Releases statement following meeting with Judge Amy Coney Barrett
WASHINGTON, D.C. – U.S. Sen. Ted Cruz (R-Texas), member of the Senate Judiciary Committee, today released the following statement after his meeting with Supreme Court Nominee Judge Amy Coney Barrett:
“It was a terrific pleasure to have the chance to sit down and visit with Judge Barrett. She has impeccable credentials – she graduated number one in her class at Notre Dame Law School, she clerked for the great Justice Antonin Scalia [and] she’s been a law professor at Notre Dame for 20 years. She’s one of the most respected federal appellate judges in the country, and somehow she manages to do all that while being a mom to seven kids, which I have to admit I don’t know how to do the latter, much less everything else that Judge Barrett manages to do at the same time.
“I think the president’s decision to nominate Judge Barrett may well have been the most important decision of his presidency. In making this nomination, the president was fulfilling the promise he made to the American people. Likewise, I expect that the Senate will confirm Judge Barrett and do so by the end of [next] month. And when the Senate does so, we will be honoring the promise we made to the American people – to confirm principled constitutionalist to the Supreme Court.
“The next few weeks promise to be a circus. Unfortunately, I expect my Democratic colleagues to do everything they can to attack Judge Barrett. We’ve already seen the beginning of this with the attacks on her family. The attacks have been despicable, and I very much hope we don’t see Democrats recreate the personal smears that marred the Kavanaugh confirmation hearing. Regardless, the Senate’s going to do our job and honor our promise to defend the Constitution.”

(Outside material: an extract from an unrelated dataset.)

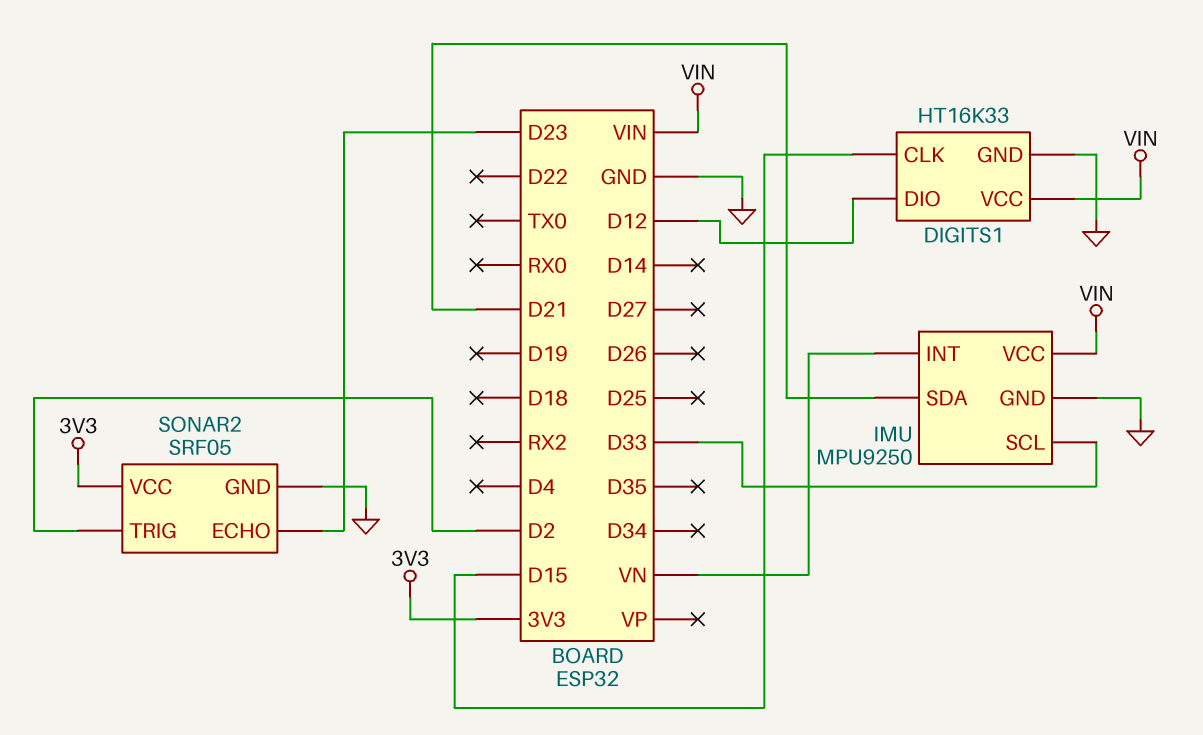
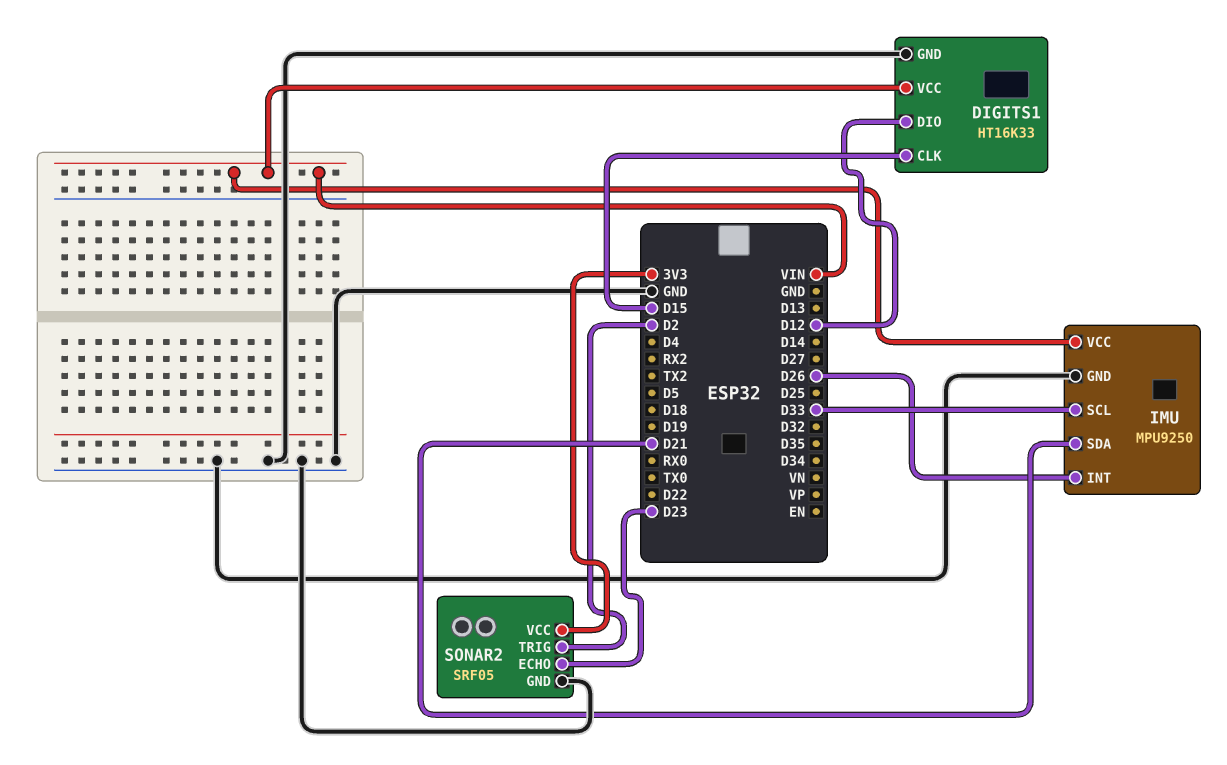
IMU pin INT: VN -> D26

When asked if Judge Barrett should recuse herself from any election cases that should arise after her confirmation, Sen. Cruz said:
“Of course not. The entire reason the Senate should act and should act promptly to confirm a ninth justice is so that the Supreme Court can resolve any cases that arise in the wake of the election. This election is a close, contested election. […] If we see multiple cases challenging the election, if the court were to have only eight justices, it could divide 4-4, and under the Constitution a 4-4 court can’t decide anything. We could face conflicting court of appeals judgements simultaneously with no Supreme Court able to resolve that. That would be an untenable situation, it would create a constitutional crisis, and part of the reason the Senate needs to act and act swiftly is so that we have nine justices that can resolve any issue.”